Laura Isabelle Mattoon (July 28, 1871 – March 6, 1946) was an American educator and recreation professional. She founded one of the first American summer camps for girls, Camp Kehonka, in 1902. From 1904 to 1939 she was executive secretary of the Camp Directors Association of America.

==Early life and education==
Mattoon was born in Springfield, Massachusetts, the daughter of William Peter Mattoon and Laura Ann Goodnow Mattoon. Her father was a stockbroker. Her paternal grandfather William Mattoon was a railroad engineer, for whom Mattoon, Illinois, was named. She graduated from Wellesley College in 1894, and was a founding member of the Wellesley College Bicycle Club. She pursued further studies at Smith College and Teachers College, Columbia University.
==Career==
Mattoon was head of science at the Veltin School for Girls in New York City. In 1902, she started Camp Kehonka, one of the first American summer camps for girls, along Lake Winnepesaukee in New Hampshire. She a founding member of the National Association of Directors of Girls' Camps, and helped to organize the first "nature-lore school" for camp counselors in 1920. In 1924 she was elected to the national leadership of the Camp Directors Association of America, and served the association as executive secretary for 15 years. She was associate editor of The Camping Magazine.

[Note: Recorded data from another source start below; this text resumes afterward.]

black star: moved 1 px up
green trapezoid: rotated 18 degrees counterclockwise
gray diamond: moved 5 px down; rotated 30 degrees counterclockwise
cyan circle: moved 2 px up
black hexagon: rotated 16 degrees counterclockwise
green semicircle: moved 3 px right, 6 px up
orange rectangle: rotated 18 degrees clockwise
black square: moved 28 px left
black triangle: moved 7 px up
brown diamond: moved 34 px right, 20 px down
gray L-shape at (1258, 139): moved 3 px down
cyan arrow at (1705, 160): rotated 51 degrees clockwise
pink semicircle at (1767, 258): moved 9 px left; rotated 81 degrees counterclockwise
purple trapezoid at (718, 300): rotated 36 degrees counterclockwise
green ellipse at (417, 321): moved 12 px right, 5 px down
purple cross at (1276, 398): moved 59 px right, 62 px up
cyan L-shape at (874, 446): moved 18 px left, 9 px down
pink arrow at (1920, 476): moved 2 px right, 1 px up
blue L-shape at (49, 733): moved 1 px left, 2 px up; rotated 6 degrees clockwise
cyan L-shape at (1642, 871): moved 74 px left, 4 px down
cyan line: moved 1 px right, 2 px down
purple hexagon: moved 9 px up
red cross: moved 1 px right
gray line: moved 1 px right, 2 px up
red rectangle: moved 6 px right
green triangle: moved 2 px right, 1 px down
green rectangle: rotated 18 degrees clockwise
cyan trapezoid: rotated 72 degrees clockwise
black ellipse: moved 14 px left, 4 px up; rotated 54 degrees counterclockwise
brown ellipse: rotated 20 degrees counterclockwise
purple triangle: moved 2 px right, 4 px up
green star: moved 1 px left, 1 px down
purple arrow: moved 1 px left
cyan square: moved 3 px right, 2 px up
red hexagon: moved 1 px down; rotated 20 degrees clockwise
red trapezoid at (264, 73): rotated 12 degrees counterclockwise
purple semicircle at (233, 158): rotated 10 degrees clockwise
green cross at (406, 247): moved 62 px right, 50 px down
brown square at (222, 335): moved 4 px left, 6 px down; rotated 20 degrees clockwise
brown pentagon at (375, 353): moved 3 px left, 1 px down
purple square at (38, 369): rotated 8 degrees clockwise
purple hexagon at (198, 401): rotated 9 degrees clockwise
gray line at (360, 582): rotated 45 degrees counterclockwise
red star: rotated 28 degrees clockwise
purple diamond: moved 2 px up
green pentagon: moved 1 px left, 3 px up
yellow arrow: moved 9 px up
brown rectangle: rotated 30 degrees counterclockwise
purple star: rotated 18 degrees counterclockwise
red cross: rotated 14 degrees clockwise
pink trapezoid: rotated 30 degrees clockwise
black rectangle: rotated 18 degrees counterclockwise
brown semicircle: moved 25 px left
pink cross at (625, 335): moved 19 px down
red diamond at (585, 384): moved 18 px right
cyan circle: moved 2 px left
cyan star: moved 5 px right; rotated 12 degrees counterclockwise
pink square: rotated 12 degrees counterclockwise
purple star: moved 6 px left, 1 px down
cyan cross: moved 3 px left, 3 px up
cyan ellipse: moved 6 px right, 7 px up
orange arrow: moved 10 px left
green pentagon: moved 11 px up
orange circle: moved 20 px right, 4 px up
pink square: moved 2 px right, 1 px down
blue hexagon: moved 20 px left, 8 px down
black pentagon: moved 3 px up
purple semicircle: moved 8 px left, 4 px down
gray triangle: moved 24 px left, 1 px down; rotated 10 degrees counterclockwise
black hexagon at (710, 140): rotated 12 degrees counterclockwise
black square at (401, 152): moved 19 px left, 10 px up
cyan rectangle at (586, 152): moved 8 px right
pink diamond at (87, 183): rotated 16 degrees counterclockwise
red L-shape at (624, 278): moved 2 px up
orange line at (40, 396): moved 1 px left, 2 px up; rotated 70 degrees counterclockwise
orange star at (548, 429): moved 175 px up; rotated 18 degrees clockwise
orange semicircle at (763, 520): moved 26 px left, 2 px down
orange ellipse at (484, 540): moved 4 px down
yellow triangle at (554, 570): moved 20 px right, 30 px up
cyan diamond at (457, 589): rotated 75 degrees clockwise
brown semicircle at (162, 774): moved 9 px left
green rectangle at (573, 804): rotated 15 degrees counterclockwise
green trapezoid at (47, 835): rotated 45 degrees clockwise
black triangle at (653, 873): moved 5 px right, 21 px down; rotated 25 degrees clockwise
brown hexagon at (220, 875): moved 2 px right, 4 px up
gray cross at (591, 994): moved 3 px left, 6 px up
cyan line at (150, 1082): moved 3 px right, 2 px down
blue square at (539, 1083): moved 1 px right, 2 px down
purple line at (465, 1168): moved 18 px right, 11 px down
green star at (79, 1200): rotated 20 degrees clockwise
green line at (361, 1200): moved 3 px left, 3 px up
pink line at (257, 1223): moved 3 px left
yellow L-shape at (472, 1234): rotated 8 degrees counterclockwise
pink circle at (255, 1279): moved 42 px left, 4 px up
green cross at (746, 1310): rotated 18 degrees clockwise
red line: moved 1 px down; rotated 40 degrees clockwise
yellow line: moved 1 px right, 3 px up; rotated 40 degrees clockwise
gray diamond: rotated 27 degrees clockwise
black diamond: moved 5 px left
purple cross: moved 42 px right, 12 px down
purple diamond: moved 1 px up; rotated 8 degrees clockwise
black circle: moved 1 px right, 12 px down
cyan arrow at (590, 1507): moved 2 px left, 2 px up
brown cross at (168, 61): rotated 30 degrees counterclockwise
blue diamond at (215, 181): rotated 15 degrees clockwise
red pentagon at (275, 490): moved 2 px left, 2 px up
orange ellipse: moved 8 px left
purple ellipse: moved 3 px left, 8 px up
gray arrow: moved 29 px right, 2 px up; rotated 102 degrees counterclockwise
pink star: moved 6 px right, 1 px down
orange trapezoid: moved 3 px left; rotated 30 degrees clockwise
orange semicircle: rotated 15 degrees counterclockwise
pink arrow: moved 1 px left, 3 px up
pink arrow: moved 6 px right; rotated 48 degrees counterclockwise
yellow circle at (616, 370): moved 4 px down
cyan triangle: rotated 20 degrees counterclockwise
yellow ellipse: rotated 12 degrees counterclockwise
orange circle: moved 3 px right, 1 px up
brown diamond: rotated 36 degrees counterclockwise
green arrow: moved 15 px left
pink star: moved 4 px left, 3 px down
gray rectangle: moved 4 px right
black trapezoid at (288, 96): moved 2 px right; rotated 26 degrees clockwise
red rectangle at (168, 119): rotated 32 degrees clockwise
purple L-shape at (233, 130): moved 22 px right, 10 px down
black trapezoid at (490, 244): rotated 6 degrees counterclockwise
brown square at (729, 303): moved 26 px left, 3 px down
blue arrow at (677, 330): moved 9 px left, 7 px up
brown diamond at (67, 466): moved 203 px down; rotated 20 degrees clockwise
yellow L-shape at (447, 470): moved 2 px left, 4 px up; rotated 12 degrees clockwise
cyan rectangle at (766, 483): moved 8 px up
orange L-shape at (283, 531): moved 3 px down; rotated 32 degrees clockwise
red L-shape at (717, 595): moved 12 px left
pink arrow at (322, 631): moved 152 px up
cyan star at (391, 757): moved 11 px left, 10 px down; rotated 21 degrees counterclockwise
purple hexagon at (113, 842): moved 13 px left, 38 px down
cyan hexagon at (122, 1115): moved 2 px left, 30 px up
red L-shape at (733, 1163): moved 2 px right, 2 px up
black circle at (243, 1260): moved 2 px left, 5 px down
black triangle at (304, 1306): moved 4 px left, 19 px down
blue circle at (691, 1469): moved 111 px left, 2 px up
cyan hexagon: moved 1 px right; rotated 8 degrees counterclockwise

In 1909, she traveled to Labrador. In 1912, Mattoon and Florence Du Bois Rees traveled to Palestine. They landed at Jaffa, visited Jericho and Hebron, traveled by horseback to a Bedouin camp near the Dead Sea, and stayed with Rees's brother-in-law, diplomat William Coffin, in Jerusalem. They also attended a Christmas mass in Bethlehem.
==Publications==
- Camper’s Guidance Manual
- Services for the Open (1923, with Helen Dalton Bragdon)

==Personal life==
Mattoon lived in New Hampshire full-time, sharing a household with the camp dietitian Alice Crane and camp director A. Cooper Ballentine. She died in 1946, at the age of 74, in Wolfeboro, New Hampshire. She left the camp to Ballentine, who died in 1984, and Camp Kehonka's last camping season was in 1985.